Redemoinho (Drama); Elenco: Julio Andrade, Irandhir Santos, Dira Paes, Cássia Kis Magro; Direção: José Luiz Villamarim; Brasil, 2016. 100 Min.
Não é a primeira vez que uma obra de Luiz Ruffato é adaptada para o cinema. Recentemente tivemos “Estive em Lisboa e Lembrei de Você”. Dessa vez a empreitada é em cima da pentatologia do autor intitulada “Inferno provisório”. Ambientado na terra natal de Ruffato – Cataguazes – “Redemoinho” é mais que uma simples viagem de memórias de infância de dois amigos que não se viam há muito. É um passeio pelo cotidiano do proletariado, pela vida do homem ordinário, seus valores, sua marca registrada como classe social. Enquanto versa, nas entrelinhas, sobre a continuidade desse ciclo vicioso que é a vida, não só através do roteiro como também pela sonoridade compostas de barulhos do dia-a-dia.

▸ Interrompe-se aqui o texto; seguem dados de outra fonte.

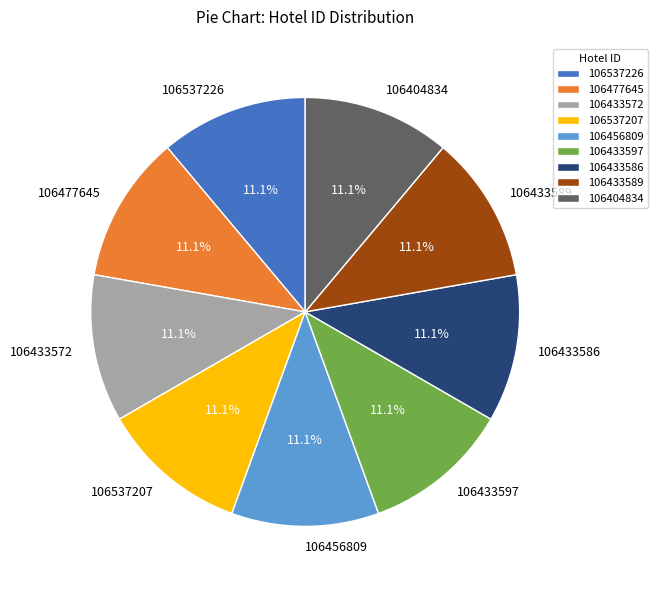

Approximately how many times larger is the value at 106477645 compared to 106433586?

1.0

A história é um rosário de lembranças de dois amigos de infância que seguiram caminhos diferentes. Gildo (Júlio Andrade) foi para São Paulo, constituiu família, cercou-se de signos de sucesso. Luzimar (Irandhir Santos) ficou em Cataguazes, casou-se com Toninha (Dira Paes) e trabalha na fábrica de tecelagem da cidade. Um belo dia voltando de bicicleta de seu trabalho passa em frente à casa de D. Marta (Cássia Kis Magro), mãe de Gildo e avista o possante do amigo à porta, que por conta do natal e de algumas pendengas patrimoniais está de visita à Cidadezinha. Os dois encontram-se e através de conversas, sons e lembranças vão acertando contas com o passado. E assim a história vai se desenrolando em frente do espectador.
O roteirista George Moura ancorado na obra de Ruffato, mais especificamente o conto ‘Amigos’ do livro ‘O Mundo Inimigo”(um dos livros da série de cinco) traz toda a gama de signos pertencente à classe trabalhadora/operária, no que diz respeito aos indícios de sucesso, e trabalha nas entrelinhas com os valores morais desse homem comum: o bom e o mau caratismo; a consciência limpa e a consciência pesada; mulher de família/mulher da vida; a continuidade das escolhas como heranças silenciosas e a relatividade do conceito de felicidade.
É importante dizer que Luiz Ruffato é um dos expoentes recentes da literatura brasileira, responsável por inserir a classe operária na literatura. “Redemoinho” é um recorte da compilação de cinco obras que compõem o projeto “Inferno Provisório” que são: Mamma, son tanto felice; O mundo inimigo; Vista parcial da noite; O livro das impossibilidades e Domingos sem deus, que foram revisados, reescritos e reestruturados na edição única intitulada “Inferno Provisório” publicado pela Companhia das Letras. O que José Luiz Villamarim e George Moura fizeram foi adaptar um dos contos de um dos livros para a linguagem cinematográfica com todas as nuances presentes da pentatologia naquele espaço/tempo. Oriundo de novelas e séries de TV, Villamarim tem em “Redemoinho” seu primeiro longa-metragem para o cinema.
E por falar em experiência, a equipe de produção e de atores também merecem destaques. E eles vão para as interpretações de Irandhir Santos de “Aquarius” (2016), dentre tantos outros, e Júlio Andrade de “Maresia” (2016) e “Sob Pressão” (2016) que recebeu o prêmio de melhor ator pela atuação no Festival do Rio; a fotografia do reconhecido e premiado Walter Carvalho de “Uma Noite em Sampa” (2016) e a edição de arte de Marcos Pedroso de “Que Horas Ela Volta?” (2015). Mas o quesito que não pode deixar de ser mencionado é a trilha sonora do longa composta de ruídos do cotidiano da cidade: o apito e o barulhos do trem nos trilhos, das máquinas da tecelagem, da roda da bicicleta de Luzimar, da chuva e de um redemoinho intermitente que incomoda, que suscita a sensação de movimento sem sair do lugar e metáfora de ruído na comunicação na história. É pelos ouvidos que a história contada por Villamarim permeia o espectador numa tentativa de iça-lo ao mesmo patamar das imagens.
“Redemoinho” consegue com uma narrativa simples mostrar um leque de aspectos da vida do homem comum. E ainda, insere a reflexão sobre o sair e o ficar na terra natal relativizando o conceito de sucesso. José Luiz Villamarim, em seu primeiro longa, nos mostra que menos é mais e ainda abocanhou o Prêmio Especial do Juri no Festival do Rio. O filme é um belo representante dessa nova leva do Cinema Nacional.